#### Cosa fare
Prosegui l'omelia del 12 marzo 2006 subito dopo l'ultima frase riportata.

#### Estratto della fonte
━━━━

Omelia del 12 Marzo 2006
I lettura: Gen 22,1-2.9.10-13.15-18; Salmo 115; II lettura: Rm 8,31-34; Vangelo: Mc 9,2-10
Oggi mi siedo qui vicino a voi, perché vorrei realmente, attraverso questo gesto di avvicinamento, che mi permette anche di riposare un pochino, che venisse fuori sempre più forte e profonda quell’unione, quell’amore, quella carità che noi, in quanto chiamati, siamo invitati a vivere quotidianamente.
Molte volte la Madonna ha coniugato insieme i due verbi “amare e soffrire” e la mia esperienza mi conferma che questo è profondamente vero. Nella vita avviene che quando si ama profondamente si soffre molto di più; quando due coniugi hanno un’unione forte e profonda e uno di loro viene a mancare, proprio perché sono stati forti l’unione e l’amore, il distacco è molto più sentito. La sofferenza in qualche modo fa parte dell’amore ed io lo vedo nella mia esperienza e in quella di Marisa. Non avrei mai pensato che per far rinascere la Chiesa, per convertire i sacerdoti occorresse tanta profonda sofferenza. Non avrei mai pensato che, per raggiungere i due obiettivi stabiliti da Dio, delle creature dovessero quasi arrivare alla propria distruzione. Non avevo mai pensato quanto fosse alta e contemporaneamente vicinissima alla missione del Cristo la missione del Vescovo e della Veggente.

━━━━

#### Dati forniti

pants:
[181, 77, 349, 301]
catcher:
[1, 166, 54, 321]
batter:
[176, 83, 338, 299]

━━━━

#### Risultato dell'esercizio
Voi conoscete il passato, quello prossimo e quello remoto, che ci riguarda. Il 9 marzo è stata una giornata serena, Marisa è stata discretamente. Ho raccontato, e non mi ripeto, ciò che è avvenuto in quel lungo colloquio con Dio Padre, seguito da un colloquio con la Madre dell’Eucaristia. Io ho chiesto alla Madonna, con la quale ho più confidenza: “Perché non prolungate per alcuni giorni questo stato di miglioramento di Marisa, così ci possiamo riprendere anche noi?”. La Madonna ha risposto: “Ne parlerò a Dio Padre” e la risposta non è arrivata dalla sua bocca, ma dai fatti. Il 10 marzo è stata una giornata che ha visto il dolore umano unito alla sofferenza dalla Passione, ma ieri il dolore umano è arrivato a delle vette così alte, così tremende che è durato ore e durante questo periodo Marisa chiedeva a Dio: “Prendimi, non ce la faccio più” e io mi sono unito alla sua preghiera e dicevo: “Dio mio, Padre mio, prendila, Te la dono. Ad Abramo hai chiesto di sacrificare suo figlio, io Ti offro mia sorella innocente, è una vittima che porta su di sé il male del mondo e Te la offro, perché vederla soffrire così è una sofferenza che dilania l’anima e che strazia il cuore”. Questa mattina voi avete avuto la risposta, mentre noi l’abbiamo avuta questa notte ed è la stessa: Dio ha voluto queste sofferenze sempre per lo stesso motivo, che ha evidenziato il grido di Gesù: “Ho sete di anime”. Anime sacerdotali o semplici anime di fedeli sono anime preziose per Dio ed ecco che questa sete di conversione di anime Gesù la manifesta continuamente ai suoi amici, ai quali chiede di unirsi a Lui per allargare il numero di coloro che possono tornare alla Casa del Padre.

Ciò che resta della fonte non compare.